*** PROVIDED MATERIAL Section Begins ***

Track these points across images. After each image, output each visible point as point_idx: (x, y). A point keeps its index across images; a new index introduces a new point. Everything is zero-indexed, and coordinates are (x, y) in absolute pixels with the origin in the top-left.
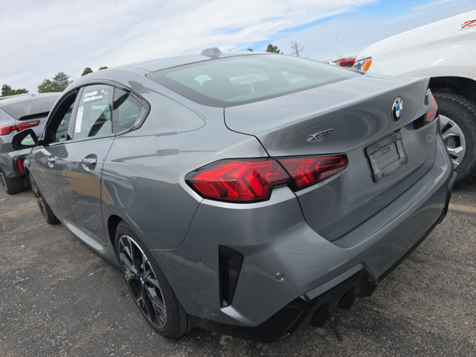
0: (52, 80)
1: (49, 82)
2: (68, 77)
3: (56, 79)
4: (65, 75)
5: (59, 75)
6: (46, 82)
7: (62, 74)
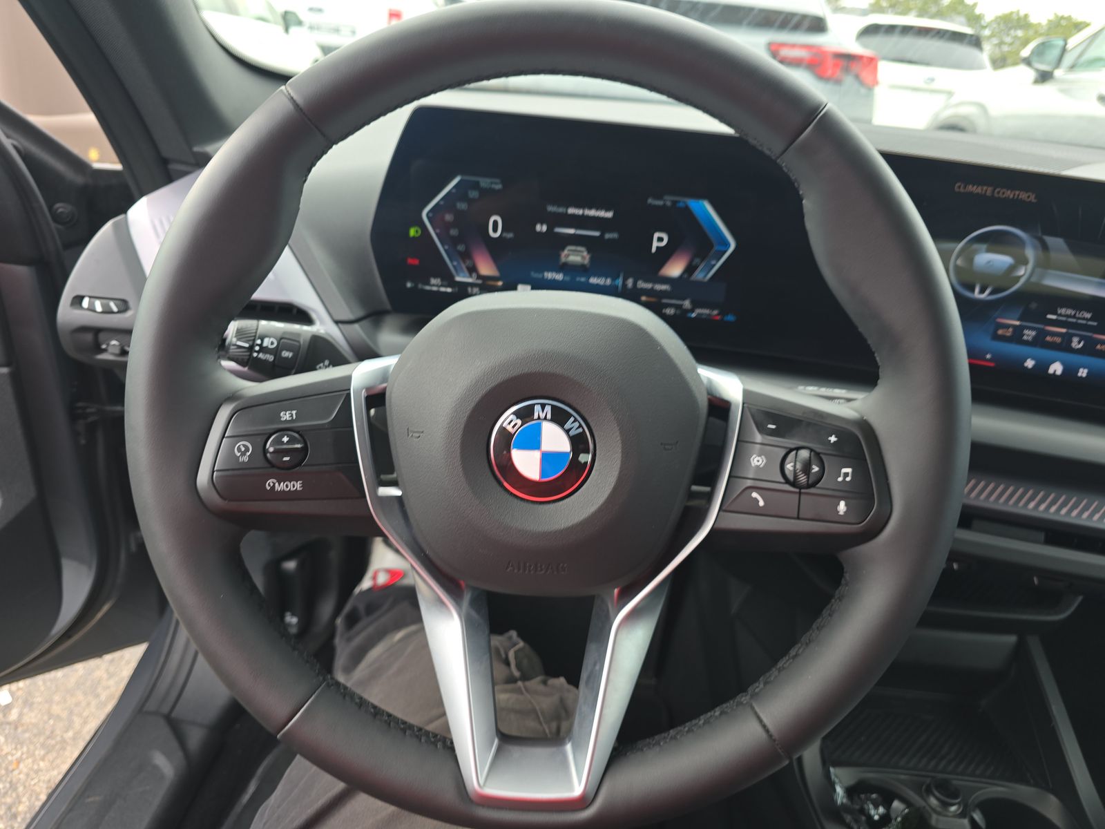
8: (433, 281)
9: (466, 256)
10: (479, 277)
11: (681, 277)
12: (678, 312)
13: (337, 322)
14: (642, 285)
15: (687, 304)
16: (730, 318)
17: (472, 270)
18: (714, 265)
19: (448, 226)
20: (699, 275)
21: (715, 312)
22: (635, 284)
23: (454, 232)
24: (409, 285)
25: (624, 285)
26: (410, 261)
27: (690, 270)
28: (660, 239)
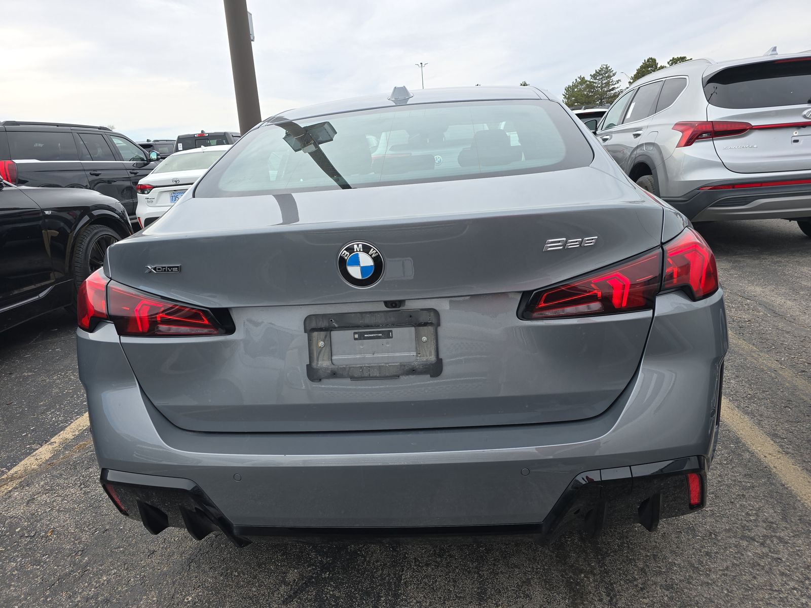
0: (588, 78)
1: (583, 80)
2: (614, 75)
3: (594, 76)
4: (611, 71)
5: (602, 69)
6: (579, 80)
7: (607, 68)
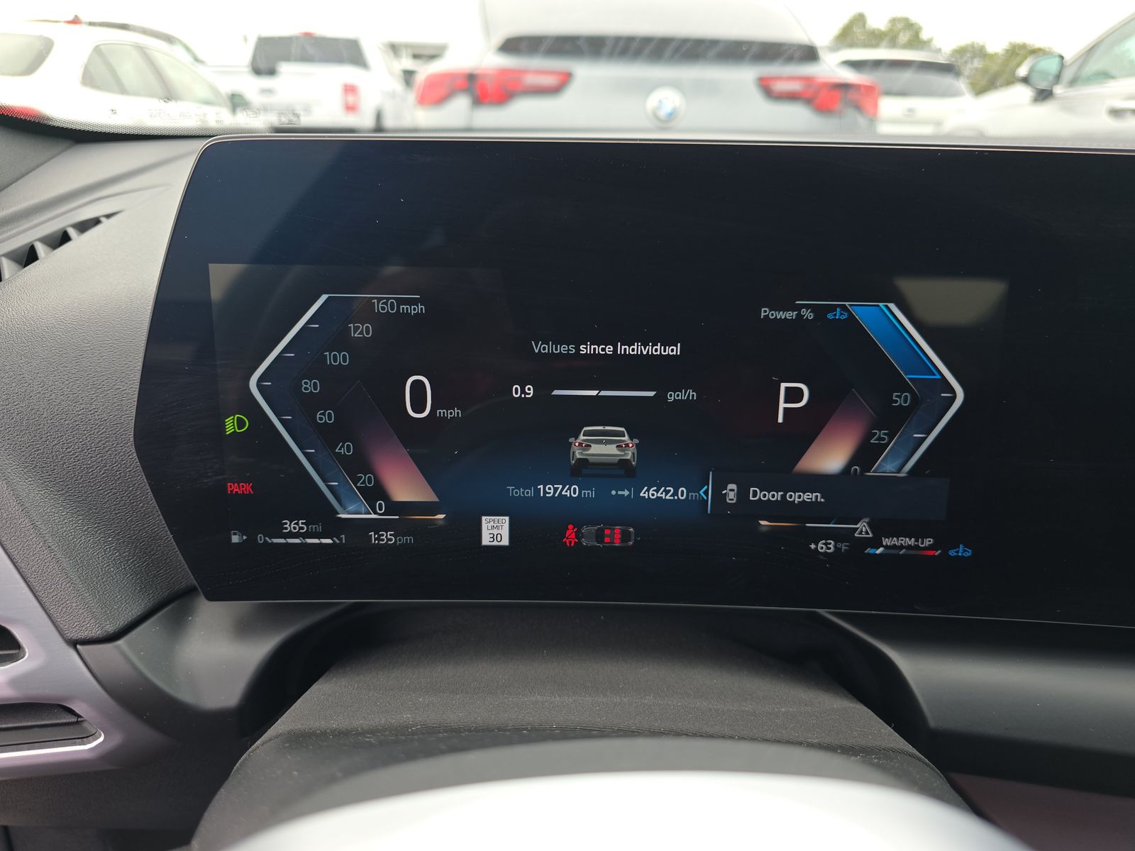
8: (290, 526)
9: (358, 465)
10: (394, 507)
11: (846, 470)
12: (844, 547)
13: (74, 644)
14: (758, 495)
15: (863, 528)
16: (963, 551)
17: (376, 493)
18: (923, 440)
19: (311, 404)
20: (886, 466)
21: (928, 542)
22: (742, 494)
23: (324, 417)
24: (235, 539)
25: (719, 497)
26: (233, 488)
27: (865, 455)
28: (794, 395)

*** PROVIDED MATERIAL Section Ends ***
*** PROVIDED MATERIAL Section Begins ***

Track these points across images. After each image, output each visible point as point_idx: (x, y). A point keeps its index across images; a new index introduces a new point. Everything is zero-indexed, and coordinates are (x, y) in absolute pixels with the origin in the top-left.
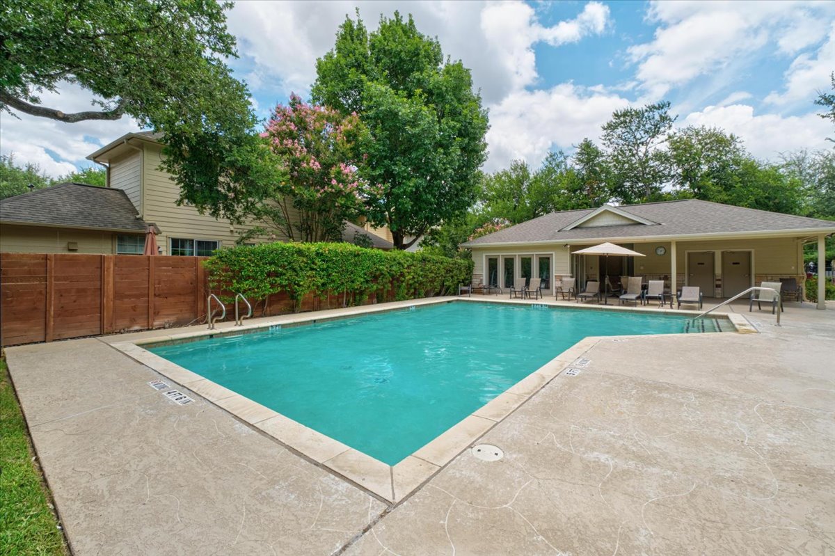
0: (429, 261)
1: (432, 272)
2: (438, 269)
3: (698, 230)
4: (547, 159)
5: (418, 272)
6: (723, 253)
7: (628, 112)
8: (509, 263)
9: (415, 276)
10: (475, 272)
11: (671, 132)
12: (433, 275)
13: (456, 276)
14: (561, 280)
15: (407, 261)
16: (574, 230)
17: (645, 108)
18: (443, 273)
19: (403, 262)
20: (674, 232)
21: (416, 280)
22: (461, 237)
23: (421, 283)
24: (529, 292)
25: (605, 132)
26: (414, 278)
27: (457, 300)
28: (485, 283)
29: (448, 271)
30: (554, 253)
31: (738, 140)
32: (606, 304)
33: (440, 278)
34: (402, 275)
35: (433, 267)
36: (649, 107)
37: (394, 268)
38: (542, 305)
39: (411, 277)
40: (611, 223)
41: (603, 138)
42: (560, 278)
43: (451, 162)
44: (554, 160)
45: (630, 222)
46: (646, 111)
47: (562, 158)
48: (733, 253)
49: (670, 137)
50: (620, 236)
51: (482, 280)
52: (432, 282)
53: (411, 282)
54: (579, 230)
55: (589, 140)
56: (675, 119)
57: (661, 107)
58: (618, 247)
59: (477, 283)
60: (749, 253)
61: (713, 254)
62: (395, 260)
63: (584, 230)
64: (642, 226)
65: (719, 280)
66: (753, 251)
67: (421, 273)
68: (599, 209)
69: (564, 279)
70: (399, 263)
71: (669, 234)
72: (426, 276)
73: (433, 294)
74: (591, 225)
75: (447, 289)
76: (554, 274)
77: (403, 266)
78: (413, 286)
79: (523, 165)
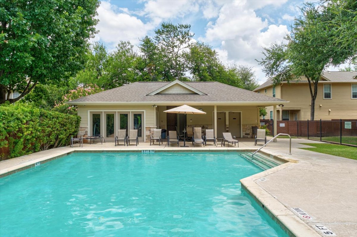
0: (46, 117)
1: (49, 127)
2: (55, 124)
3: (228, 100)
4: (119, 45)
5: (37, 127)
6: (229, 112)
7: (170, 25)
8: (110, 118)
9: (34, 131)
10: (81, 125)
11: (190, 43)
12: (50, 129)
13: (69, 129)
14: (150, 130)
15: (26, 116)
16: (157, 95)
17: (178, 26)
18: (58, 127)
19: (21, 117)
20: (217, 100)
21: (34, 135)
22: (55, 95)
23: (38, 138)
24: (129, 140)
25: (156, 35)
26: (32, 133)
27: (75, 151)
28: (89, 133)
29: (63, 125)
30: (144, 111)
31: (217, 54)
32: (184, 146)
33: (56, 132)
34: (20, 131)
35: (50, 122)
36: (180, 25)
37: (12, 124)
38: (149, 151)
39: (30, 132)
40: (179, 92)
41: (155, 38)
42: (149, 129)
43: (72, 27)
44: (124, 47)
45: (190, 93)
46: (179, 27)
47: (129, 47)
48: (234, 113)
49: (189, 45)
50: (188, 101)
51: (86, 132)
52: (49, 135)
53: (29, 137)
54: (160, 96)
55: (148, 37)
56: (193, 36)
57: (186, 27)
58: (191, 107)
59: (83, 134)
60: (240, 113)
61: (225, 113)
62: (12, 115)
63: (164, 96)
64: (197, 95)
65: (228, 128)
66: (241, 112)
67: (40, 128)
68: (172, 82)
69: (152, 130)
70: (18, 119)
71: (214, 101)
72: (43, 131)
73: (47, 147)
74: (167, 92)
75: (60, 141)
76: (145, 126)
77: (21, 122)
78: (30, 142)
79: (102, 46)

*** PROVIDED MATERIAL Section Ends ***

= WHAT THE TASK REQUIRES =
Copy the lines of the data above exactly as written, beginning with the line containing "25: (605, 132)" and ending with the line containing "42: (560, 278)", and leave out all other lines.

= EXPECTED ANSWER =
25: (605, 132)
26: (414, 278)
27: (457, 300)
28: (485, 283)
29: (448, 271)
30: (554, 253)
31: (738, 140)
32: (606, 304)
33: (440, 278)
34: (402, 275)
35: (433, 267)
36: (649, 107)
37: (394, 268)
38: (542, 305)
39: (411, 277)
40: (611, 223)
41: (603, 138)
42: (560, 278)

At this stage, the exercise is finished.